How can use Avro serialize codec when output message to Kafka?


(Elkan1788) #1

Hi guys. There had meet a problem when use Avro framework serialize codec for output message to Kafka. The Logstash configure file setting like below:

input {
    file {
        path => "/data/tmp/*.log"
        start_position => beginning 
    }
}

filter {

}

output {
    stdout {
        codec => plain {
             format => "%{message}"
       }
    }

    kafka {
        client_id => "logstash-test"
        bootstrap_servers => "xxxx:9093,xxxx:9092"
        topic_id => "logstash-test"
        compression_type => "snappy"
        retries => 5
        message_key => "logstash-test"
        codec => avro { 
            schema_uri => "/root/User.avsc"
        }
    }
}

But there doesn't output any info when increase the tmp folder log files, some error message alert:

[2017-02-06T14:50:28,340][FATAL][logstash.runner          ] An unexpected error occurred! {:error=>#<Avro::IO::AvroTypeError: The datum {"path"=>"/data/tmp/logstash-hdfs.log", "@timestamp"=>2017-02-06T06:50:27.923Z, "@version"=>"1", "host"=>"master01", "message"=>"{'name': 'Users3', 'age': 28, 'sex': 'M', 'supp': {'cn': 'Chinese Language', 'cid': '1024'}}!!--0", "tags"=>["_jsonparsefailure"]} is not an example of schema {"type":"record","name":"User","namespace":"io.github.elkan1788.alltest.avro","fields":[{"name":"name","type":"string"},{"name":"age","type":["int","null"]},{"name":"sex","type":["string","null"]},{"name":"supp","type":[{"type":"map","values":"string"}]}]}>, :backtrace=>["/usr/share/logstash/vendor/bundle/jruby/1.9/gems/avro-1.8.1/lib/avro/io.rb:543:in `write_data'", "/usr/share/logstash/vendor/bundle/jruby/1.9/gems/avro-1.8.1/lib/avro/io.rb:538:in `write'", "/usr/share/logstash/plugin/logstash-codec-avro/lib/logstash/codecs/avro.rb:81:in `encode'", "/usr/share/logstash/plugin/logstash-output-kafka/lib/logstash/outputs/kafka.rb:201:in `receive'", "/usr/share/logstash/logstash-core/lib/logstash/outputs/base.rb:92:in `multi_receive'", "org/jruby/RubyArray.java:1613:in `each'", "/usr/share/logstash/logstash-core/lib/logstash/outputs/base.rb:92:in `multi_receive'", "/usr/share/logstash/logstash-core/lib/logstash/output_delegator_strategies/shared.rb:12:in `multi_receive'", "/usr/share/logstash/logstash-core/lib/logstash/output_delegator.rb:42:in `multi_receive'", "/usr/share/logstash/logstash-core/lib/logstash/pipeline.rb:331:in `output_batch'", "org/jruby/RubyHash.java:1342:in `each'", "/usr/share/logstash/logstash-core/lib/logstash/pipeline.rb:330:in `output_batch'", "/usr/share/logstash/logstash-core/lib/logstash/pipeline.rb:288:in `worker_loop'", "/usr/share/logstash/logstash-core/lib/logstash/pipeline.rb:258:in `start_workers'"]}

Then I try to change the Kafka output codec setting like this:

# This setting can worked fine
codec => plain {
         format => "%{message}"
}

So there can receive message from Logstash, I use the Kafka console shell output those message on real time. I think if there Avro codec can support format maybe can resolved this, actually it can't support this. So if I want to use the Avro framework, what should I do?

Note:

Logstash5.2
Kafka_0.10.1.1
Logstash-output-kafka-6.1.3


(Elkan1788) #2

Also there have an other problem at the same time, how can I decode the Avro codec data, It's seems can't support in consumer side with storm scheme.
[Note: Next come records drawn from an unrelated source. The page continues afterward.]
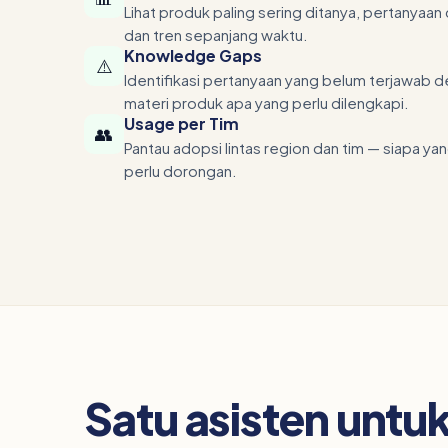
Lihat produk paling sering ditanya, pertanyaa
dan tren sepanjang waktu.
Knowledge Gaps
⚠️
Identifikasi pertanyaan yang belum terjawab 
materi produk apa yang perlu dilengkapi.
Usage per Tim
👥
Pantau adopsi lintas region dan tim — siapa yan
perlu dorongan.
Satu asisten untu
Someone had meet same problem, but not any truly answer.

not-able-to-read-kafka-avro-schema-messages


(Elkan1788) #3

OK, Just resolved this problem by myself. There show some related config FYI. Thanks.

input {
    file {
        path => "/data/tmp/*.log"
        start_position => beginning
        codec => "json"
    }
}

filter {

    json {
        remove_field => [ "path","@timestamp","@version","host" ]
        source => message
    }
}

output {
    stdout {}

    kafka {
#        acks => 0
        client_id => "logstash-test"
        bootstrap_servers => "xxxx:9093,xxxx:9092"
        topic_id => "logstash-test"
        compression_type => "snappy"
        retries => 5
        codec => avro { 
            schema_uri => "/root/User.avsc" 
        }
    }
}

(system) #4

This topic was automatically closed 28 days after the last reply. New replies are no longer allowed.